I was offered a taxi ride to my hostel for 500 baht. I refused. Then I was offered a ride for 400 baht. I refused again. For 300 baht, I obliged, especially since I had no idea how to get to my hostel in Sukumvit--one of Thailand's most central areas. When I arrived, I was actually admitted into a different room for free, since I came so early; it's a nice private room at the moment, although there are 2 bunk beds (for up to 4 people total). There is an ensuite bathroom and shower, a TV and refridgerator... Very nice. I don't want to check out of this room into my real one, which I am supposed to do soon. In any case, this hostel is the best one yet. Marble tile floors, very clean, and a free breakfast (not a homemade breakfast, but a restaurant-style American or Thai breakfast). Very, very nice. All for about $10/night. A steal for the value.
Now that I am back in Bangkok, I start thinking about Laos and cannot fathom how shopowners survive there. For all my time in Laos, most shops and restaurants were empty. In a day, some shops probably sell barely $10 of goods. Hours go by before someone visits a restaurant (not the rule, but this is quite common). I cannot understand how the proprieters of these places make a living. Even the more so bewildering, since most of these places have 3, 4, or 5 workers: typically a cook, one or two waiters, and a cashier. Or, for shopowners, it seems like it's a whole family working there. And many, many people do not seem to work at all: they sit outside, play chess, or just talk amongst each other. I don't understand how people make a living in such a country. And having read that Laos, in terms of per capita population, is the world's most bombed country (during the Vietnam War), I cannot help but feel sorry for these people. In any case, I had a very good experience in Laos and would like to come back to see the whole country some day. The people were extremely helpful and accommodating, and I did not get to see the UNESCO village of Luang Prabang or Vang Vieng, which is a popular backpacker hangout with limestone deposits that are absolutely amazing on pictures of the city (see above [it's a picture I found on Google]). I was told there are awesome tubing opportunities there. But the coolest thing is apparently a 6-pub boat pub crawl, where travelers literally go on boat from pub to pub getting progressively more drunk each time. Sounds like fun! It's too bad my trip is so constricted that I have to be back in Bangkok, but, again, coming back is something I will definitely consider doing one day.

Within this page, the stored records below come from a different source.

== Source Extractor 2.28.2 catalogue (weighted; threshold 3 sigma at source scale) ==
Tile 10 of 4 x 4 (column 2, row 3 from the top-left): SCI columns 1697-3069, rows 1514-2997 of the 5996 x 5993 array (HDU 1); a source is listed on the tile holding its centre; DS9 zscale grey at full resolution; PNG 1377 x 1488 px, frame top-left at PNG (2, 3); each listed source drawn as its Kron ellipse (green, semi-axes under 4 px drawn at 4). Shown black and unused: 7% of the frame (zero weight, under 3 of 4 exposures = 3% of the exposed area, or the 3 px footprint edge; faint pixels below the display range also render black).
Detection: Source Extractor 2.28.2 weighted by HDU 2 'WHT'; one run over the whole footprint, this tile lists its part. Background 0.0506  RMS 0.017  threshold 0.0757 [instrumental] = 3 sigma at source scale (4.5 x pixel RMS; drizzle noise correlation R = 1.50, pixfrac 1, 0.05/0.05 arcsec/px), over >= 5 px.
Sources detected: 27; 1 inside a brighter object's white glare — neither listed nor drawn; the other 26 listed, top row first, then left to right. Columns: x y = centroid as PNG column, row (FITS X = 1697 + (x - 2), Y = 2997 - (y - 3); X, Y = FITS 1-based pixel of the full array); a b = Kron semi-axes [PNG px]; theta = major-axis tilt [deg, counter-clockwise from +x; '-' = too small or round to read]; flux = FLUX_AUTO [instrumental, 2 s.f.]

FYI, Wikitravel writes the following about Vang Vieng, if anyone is curious or interested: "Still not much more than three streets and a bus station, the main attractions are the river, laid back countryside and cave-filled rock formations. Originally opened up by hedonistic backpackers, it is now host to numerous internal tourists and more sedate foreign sightseers."
Being back in Bangkok (pictured on the top right), Vientiane feels like the most relaxed capital city on earth. In any case, now it's time to go do some sightseeing and to take some pics of my own, which I hope to share with everyone very soon!